Tuesday, November 20, 2012

Better tracing of Npgsql connection pool usage in the works

Sometimes, Npgsql users receive errors when working with connection pooling. The problem appears when they try to open a new connection and receive the following message: 

"Timeout while getting a connection from pool."

This is caused when an attempt is made to get a connection from a pool which  has all its connections used. Most of the time this problem is a difficult one to track because it generally happens when the system is in production and not in the development phase. Of course. :)

Some time ago, I received a report from Miłosz Kubański about such a problem. I told him I would work in a way to get more information so we could check what was happening.

In order to help us find the problem, I added a little "hack" to Npgsql: Whenever an error while getting a connection from the pool occurs, Npgsql would log a stacktrace of the allocation of all the connections which were in the pool. Theoretically, those connections which were allocated should not be retained and by taking a "snapshot" of those allocations, we could get some tips about which code allocated the connection and check for potential missing releases.

Last week I sent Milosz this modified version of Npgsql so he could give it a try and send me back the log. Yesterday he sent me the log. Inside it, I chose two stacktraces and asked him if would be possible there was any missing close.

Milosz replied saying there was indeed a missing close call. It was an exception inside a very complex system. 

Based on this feedback, I think this "hack" has shown to be very useful in future cases and I'll work to get this change in a "non-hack" status and add it to Npgsql code. I hope this helps Npgsql users to find possible causes for connection pooling problems.

When this feature is available I'll let you know.

Wednesday, October 10, 2012

Where is vs.net design time support?

You may already know that VS.Net design time support has started a long time ago and didn't have too much support since then. 

Now that Npgsql release 2.0.12 is out, I want to put more attention to finish a version which adds design time support. I noticed that this is the biggest missing feature in Npgsql and I want to fix that. Npgsql users deserve to be able to use VS.Net design time support to help them create better apps which access Postgresql databases.
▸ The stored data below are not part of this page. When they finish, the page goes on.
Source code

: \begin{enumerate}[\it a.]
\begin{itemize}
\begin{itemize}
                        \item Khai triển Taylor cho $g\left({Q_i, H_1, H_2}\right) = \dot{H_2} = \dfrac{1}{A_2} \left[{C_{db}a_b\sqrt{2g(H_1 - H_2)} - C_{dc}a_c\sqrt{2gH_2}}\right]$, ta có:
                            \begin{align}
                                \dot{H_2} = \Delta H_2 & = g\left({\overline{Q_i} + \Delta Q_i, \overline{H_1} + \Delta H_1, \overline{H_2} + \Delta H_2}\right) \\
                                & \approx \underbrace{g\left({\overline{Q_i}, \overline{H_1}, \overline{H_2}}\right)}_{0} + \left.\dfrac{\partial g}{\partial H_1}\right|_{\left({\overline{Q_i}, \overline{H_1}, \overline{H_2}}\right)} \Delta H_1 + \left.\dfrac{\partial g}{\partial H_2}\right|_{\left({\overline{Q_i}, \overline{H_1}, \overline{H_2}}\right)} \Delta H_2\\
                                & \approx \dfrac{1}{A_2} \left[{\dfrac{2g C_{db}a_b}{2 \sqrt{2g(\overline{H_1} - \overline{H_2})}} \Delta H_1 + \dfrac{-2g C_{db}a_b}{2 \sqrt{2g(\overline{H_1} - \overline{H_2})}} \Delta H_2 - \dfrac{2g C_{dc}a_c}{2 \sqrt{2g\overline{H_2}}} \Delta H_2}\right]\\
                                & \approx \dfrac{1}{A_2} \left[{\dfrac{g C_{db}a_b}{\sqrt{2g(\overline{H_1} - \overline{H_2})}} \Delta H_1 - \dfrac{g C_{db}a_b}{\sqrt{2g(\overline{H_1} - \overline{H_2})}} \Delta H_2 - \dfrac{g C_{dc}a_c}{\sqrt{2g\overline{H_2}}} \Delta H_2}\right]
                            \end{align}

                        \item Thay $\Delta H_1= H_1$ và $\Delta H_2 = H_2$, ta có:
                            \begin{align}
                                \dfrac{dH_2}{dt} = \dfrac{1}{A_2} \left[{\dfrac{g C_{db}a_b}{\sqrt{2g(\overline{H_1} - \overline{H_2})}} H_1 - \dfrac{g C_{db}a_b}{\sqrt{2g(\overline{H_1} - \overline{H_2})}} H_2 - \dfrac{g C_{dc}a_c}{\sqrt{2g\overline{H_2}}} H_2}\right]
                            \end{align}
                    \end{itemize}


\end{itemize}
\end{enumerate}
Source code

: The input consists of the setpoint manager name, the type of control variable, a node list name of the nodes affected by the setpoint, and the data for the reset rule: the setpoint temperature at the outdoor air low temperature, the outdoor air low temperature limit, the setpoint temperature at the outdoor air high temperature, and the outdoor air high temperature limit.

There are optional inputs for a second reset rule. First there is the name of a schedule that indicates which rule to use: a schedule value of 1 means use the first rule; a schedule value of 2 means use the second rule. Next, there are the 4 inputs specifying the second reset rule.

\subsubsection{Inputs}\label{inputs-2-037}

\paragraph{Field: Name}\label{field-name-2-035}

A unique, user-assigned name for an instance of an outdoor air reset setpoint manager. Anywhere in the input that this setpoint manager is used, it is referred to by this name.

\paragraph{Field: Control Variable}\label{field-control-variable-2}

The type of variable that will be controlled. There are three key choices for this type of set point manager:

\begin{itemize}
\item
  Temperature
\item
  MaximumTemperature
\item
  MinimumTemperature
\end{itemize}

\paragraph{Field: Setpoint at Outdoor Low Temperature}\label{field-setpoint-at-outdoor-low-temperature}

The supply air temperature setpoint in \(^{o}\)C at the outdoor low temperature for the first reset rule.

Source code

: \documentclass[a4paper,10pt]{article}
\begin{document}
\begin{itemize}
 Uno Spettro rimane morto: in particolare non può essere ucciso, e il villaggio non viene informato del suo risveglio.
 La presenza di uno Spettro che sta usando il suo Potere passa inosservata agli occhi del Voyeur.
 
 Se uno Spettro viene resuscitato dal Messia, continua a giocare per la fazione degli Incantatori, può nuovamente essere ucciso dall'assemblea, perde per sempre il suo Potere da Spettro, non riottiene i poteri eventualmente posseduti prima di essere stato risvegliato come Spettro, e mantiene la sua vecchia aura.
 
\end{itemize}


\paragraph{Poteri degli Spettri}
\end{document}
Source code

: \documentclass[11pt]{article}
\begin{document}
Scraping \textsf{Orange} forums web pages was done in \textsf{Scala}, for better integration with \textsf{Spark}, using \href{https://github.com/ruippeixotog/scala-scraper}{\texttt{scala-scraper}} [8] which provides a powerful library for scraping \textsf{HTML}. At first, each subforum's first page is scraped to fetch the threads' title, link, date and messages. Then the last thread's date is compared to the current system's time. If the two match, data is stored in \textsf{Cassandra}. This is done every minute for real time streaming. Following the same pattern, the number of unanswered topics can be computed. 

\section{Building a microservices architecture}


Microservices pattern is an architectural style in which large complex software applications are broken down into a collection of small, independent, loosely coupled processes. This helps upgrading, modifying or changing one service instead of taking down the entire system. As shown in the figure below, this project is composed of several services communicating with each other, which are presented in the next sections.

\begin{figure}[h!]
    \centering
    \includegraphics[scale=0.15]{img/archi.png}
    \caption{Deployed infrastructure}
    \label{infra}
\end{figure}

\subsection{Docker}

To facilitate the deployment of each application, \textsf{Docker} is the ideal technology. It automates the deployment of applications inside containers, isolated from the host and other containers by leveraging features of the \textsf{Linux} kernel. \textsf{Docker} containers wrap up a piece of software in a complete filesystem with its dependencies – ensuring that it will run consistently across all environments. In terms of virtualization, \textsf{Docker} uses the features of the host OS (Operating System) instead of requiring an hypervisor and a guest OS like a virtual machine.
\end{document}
Although I can't give any concrete timeframe of when it will be available, I want you to know that I'm focused on this feature and it is not stalled. I hope to be able to give you more information soon.

Stay tuned.

Monday, January 09, 2012

ConnectionPool performance improvements

Hi, all!

Today I committed a change to Npgsql which will improve connection pool performance. This change was motivated by Andrew's bug report where he noticed that a lot of threads were waiting to get a new connection from pool.

In order to keep consistence of the pool, Npgsql has to lock access to it. Andrew's problem appeared in a busy server where a lot of threads were trying to get a new connection from the pool. They had to wait in line. And obviously this isn't good.

The current implementation of Npgsql creates a big lock surrounding all the code needed to work with the pool and more! As Andrew noticed in his bug report, I/O operations were being done inside this lock which was contributing to more delays to get a connection from the pool.

So, to fix that, I rewrote connection pool logic to remove this big lock and break it down to smaller ones only when really needed. All the I/O operations were left out of the locks, this way, other threads waiting to get a new connection from the pool don't need to wait for those expensive operations to finish.

I made a lot of tests and could confirm that when I break the code inside the debugger, threads are spread throughout connection pool code as expected instead of waiting in line on the big lock.

As this change is somewhat critical to Npgsql usage, I'd like to ask you to download the code, compile it and give it a try and see if everything is working ok or even better than before. I expect busy servers to be able to increase their raw throughput because it will have to wait less to get connections from the pool.

As always, please, let me know if you have any problems and all feedback is very welcome!